While deputy-head of Fortismere School in North London, I started off as a literary translator with Juan Goytisolo’s Forbidden Territory, where he recounts, amongst other things, his escapades with Jaime Gil de Biedma around Barcelona’s backstreets and brothels. That translation led to commissions to work on five Channel 4 television programmes on international culture. For Islam in Spain I interviewed a Pakistani worker, in a bar off the Plaça Reial, who told me of his long journey to Catalonia via five hard years as a coalminer in León, and a Lebanese bartender who was scathing about Catalan ignorance of the medieval co-existence of Christians, Jews and Arabs – “I was taught about that in Beirut, here it’s not mentioned – five hundred years of their history!” The Barri Xino was changing, on its way to becoming the Raval of today that Goytisolo likes to compare to Marrakesh. I also wrote up a trial by the Inquisition of a Spanish Muslim that we filmed in a Renaissance basement on Carrer de la Canuda with Catalan actors.

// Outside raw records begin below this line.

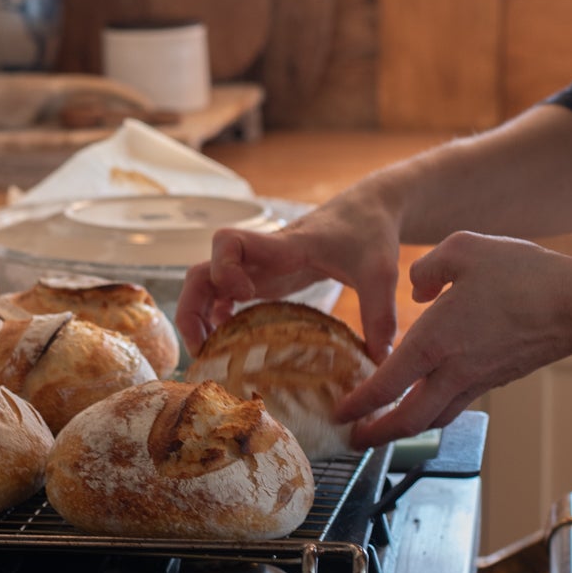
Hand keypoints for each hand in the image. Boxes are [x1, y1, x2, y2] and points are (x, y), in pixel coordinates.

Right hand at [175, 181, 405, 356]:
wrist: (366, 210)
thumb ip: (381, 313)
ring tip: (206, 354)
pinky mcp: (264, 279)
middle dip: (190, 307)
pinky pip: (222, 297)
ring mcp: (258, 269)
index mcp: (283, 246)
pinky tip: (225, 344)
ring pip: (205, 285)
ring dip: (196, 317)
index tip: (246, 296)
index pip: (229, 241)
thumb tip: (381, 361)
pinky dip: (214, 319)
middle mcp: (260, 257)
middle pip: (201, 271)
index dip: (224, 269)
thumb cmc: (368, 233)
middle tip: (203, 346)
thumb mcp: (381, 271)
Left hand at [335, 232, 571, 443]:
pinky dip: (435, 408)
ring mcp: (479, 379)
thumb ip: (428, 268)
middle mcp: (454, 370)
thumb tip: (418, 290)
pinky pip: (457, 402)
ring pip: (435, 417)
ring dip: (406, 427)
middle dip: (378, 435)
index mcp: (436, 341)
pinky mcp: (498, 378)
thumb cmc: (523, 274)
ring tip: (386, 426)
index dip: (359, 404)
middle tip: (355, 440)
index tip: (340, 413)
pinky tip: (429, 395)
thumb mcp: (464, 248)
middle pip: (409, 420)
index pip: (387, 385)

By now my interest in the history, literatures and politics of Catalonia and Spain had led to a new life dedicated to literary translation, practising, teaching and promoting it, and finally to Barcelona in 2003 as a full-time freelancer with a Catalan wife, translator and novelist, Teresa Solana.

What have the last eleven years taught me about the city? Like most large cities with a history, it is a series of villages, and in the typical freelancer’s pursuit of solvency I have lived in five of them, translating some of the best contemporary Catalan writing. My physical exploration of the different neighbourhoods of Sarrià, Sant Gervasi, Gràcia, Vallcarca and El Putxet was accompanied by immersion in the literary worlds of Quim Monzó, Empar Moliner, Najat el Hachmi, Joan Sales, Mercè Rodoreda, Josep Pla and, of course, Teresa Solana.

© Pérez de Rozas / AFB
Franco’s death in the newspapers in kiosks on the Rambla, on 20 November 1975.

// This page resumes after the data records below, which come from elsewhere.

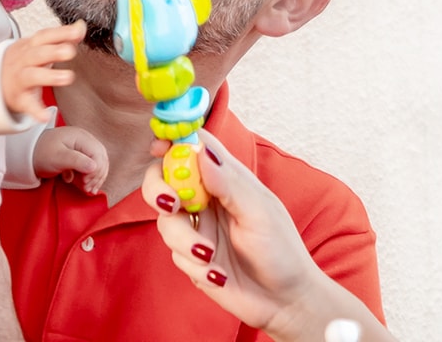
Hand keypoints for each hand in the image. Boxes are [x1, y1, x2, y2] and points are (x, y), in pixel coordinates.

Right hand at [1, 21, 84, 119]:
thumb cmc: (24, 62)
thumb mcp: (39, 47)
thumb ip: (61, 37)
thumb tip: (81, 26)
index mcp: (30, 46)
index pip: (44, 36)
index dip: (60, 33)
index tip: (77, 32)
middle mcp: (24, 61)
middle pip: (37, 54)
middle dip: (53, 52)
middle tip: (70, 52)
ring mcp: (20, 80)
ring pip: (32, 76)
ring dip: (49, 76)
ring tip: (68, 77)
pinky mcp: (20, 99)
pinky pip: (28, 105)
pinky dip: (36, 111)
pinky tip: (45, 115)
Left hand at [32, 125, 108, 192]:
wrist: (27, 154)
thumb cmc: (41, 153)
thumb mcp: (57, 158)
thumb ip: (76, 161)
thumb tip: (95, 167)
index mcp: (81, 137)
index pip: (98, 154)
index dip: (96, 170)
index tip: (85, 182)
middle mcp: (85, 140)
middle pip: (101, 159)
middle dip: (96, 175)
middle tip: (87, 189)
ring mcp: (83, 148)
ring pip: (98, 164)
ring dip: (95, 178)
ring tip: (87, 190)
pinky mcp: (80, 156)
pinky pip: (92, 167)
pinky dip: (90, 177)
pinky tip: (86, 187)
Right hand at [141, 131, 391, 341]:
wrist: (284, 301)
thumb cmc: (281, 250)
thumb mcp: (259, 213)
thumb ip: (229, 184)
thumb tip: (201, 153)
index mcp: (228, 179)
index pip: (195, 148)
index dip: (174, 142)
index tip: (159, 147)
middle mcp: (209, 200)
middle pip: (164, 179)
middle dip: (158, 189)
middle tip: (170, 204)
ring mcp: (198, 228)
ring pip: (165, 221)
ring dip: (184, 240)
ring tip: (209, 256)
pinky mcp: (192, 256)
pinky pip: (175, 254)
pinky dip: (195, 266)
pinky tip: (219, 276)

I breathed in the fresh mountain breezes as I walked along the paths above Carrer de Cardedeu that lead to a quiet, local park beautifully fashioned from an old quarry by Bohigas and Mackay with the help of a Chillida sculpture. In Pérez Galdós in Gràcia we couldn’t open the window over the street because of petrol fumes from the line of cars – so much for the estate agent’s claim that it was to be traffic free. I stood by the door while our drunken neighbour hammered at 2 am one morning. I cursed every ceiling that collapsed and every tottering parapet – another unexpected extra to fork out on top of the mortgage. I saw old ladies in Carrer d’Hercegovina sporting bracelets with the Francoist flag, the same flag with the eagle that hooting motorists draped around their torsos on the night of the clásico. I watched anarchists in squatters’ gothic garb walking their mastiffs in Plaça del Diamant. I sat on white leather sofas in white-painted rooms where Moët was served and one heard about the virtues of “black” money.

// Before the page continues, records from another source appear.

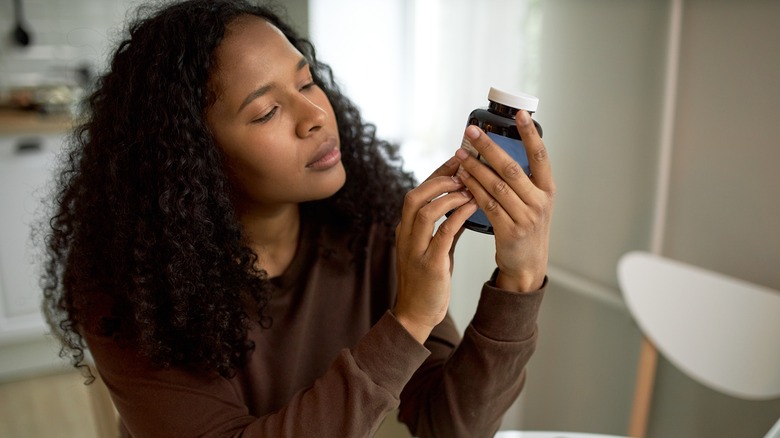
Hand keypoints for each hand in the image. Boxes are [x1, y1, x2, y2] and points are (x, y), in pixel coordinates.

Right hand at [393, 156, 477, 342]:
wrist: (417, 314)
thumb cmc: (427, 282)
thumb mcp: (435, 249)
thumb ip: (446, 227)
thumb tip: (464, 204)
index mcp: (405, 230)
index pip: (417, 193)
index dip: (437, 175)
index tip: (457, 161)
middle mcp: (405, 236)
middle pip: (415, 196)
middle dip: (440, 180)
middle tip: (464, 171)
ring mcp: (415, 250)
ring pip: (425, 211)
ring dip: (449, 196)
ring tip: (469, 189)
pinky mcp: (429, 264)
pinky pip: (443, 233)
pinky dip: (458, 216)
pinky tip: (472, 207)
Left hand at [455, 110, 554, 291]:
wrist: (527, 265)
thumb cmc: (526, 228)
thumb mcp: (533, 202)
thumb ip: (522, 180)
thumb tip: (497, 150)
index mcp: (547, 189)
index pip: (540, 155)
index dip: (530, 134)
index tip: (519, 114)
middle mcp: (539, 201)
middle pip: (511, 168)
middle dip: (489, 147)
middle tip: (471, 131)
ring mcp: (526, 217)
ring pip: (496, 185)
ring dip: (475, 167)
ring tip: (460, 154)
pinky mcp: (510, 231)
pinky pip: (487, 204)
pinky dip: (473, 189)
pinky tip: (462, 179)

Nothing to beats the instant research of experience when translating ironic prose writers with a less than heroic vision of their city and class divides that continue for those not simply on a “stag-party” weekend down in Barceloneta. The many Catalan fictions now available in English highlight the life and history of the city in prose that is as artful, incisive and original as any Gaudí or Picasso. And when the opportunity came to translate Joan Sales’s Uncertain Glory, in the course of my many drafts, memories of the hours spent studying the conflicts between anarchists and Marxists in the 1870s, or in fierce argument with supporters of the different strands of Trotskyism in Barcelona in the early 1970s, came flooding back to bring life to my language. Here was a great novel with an insider’s vision of the civil war and writing that goes beyond Orwell and Hemingway. What greater challenge could a literary translator wish for?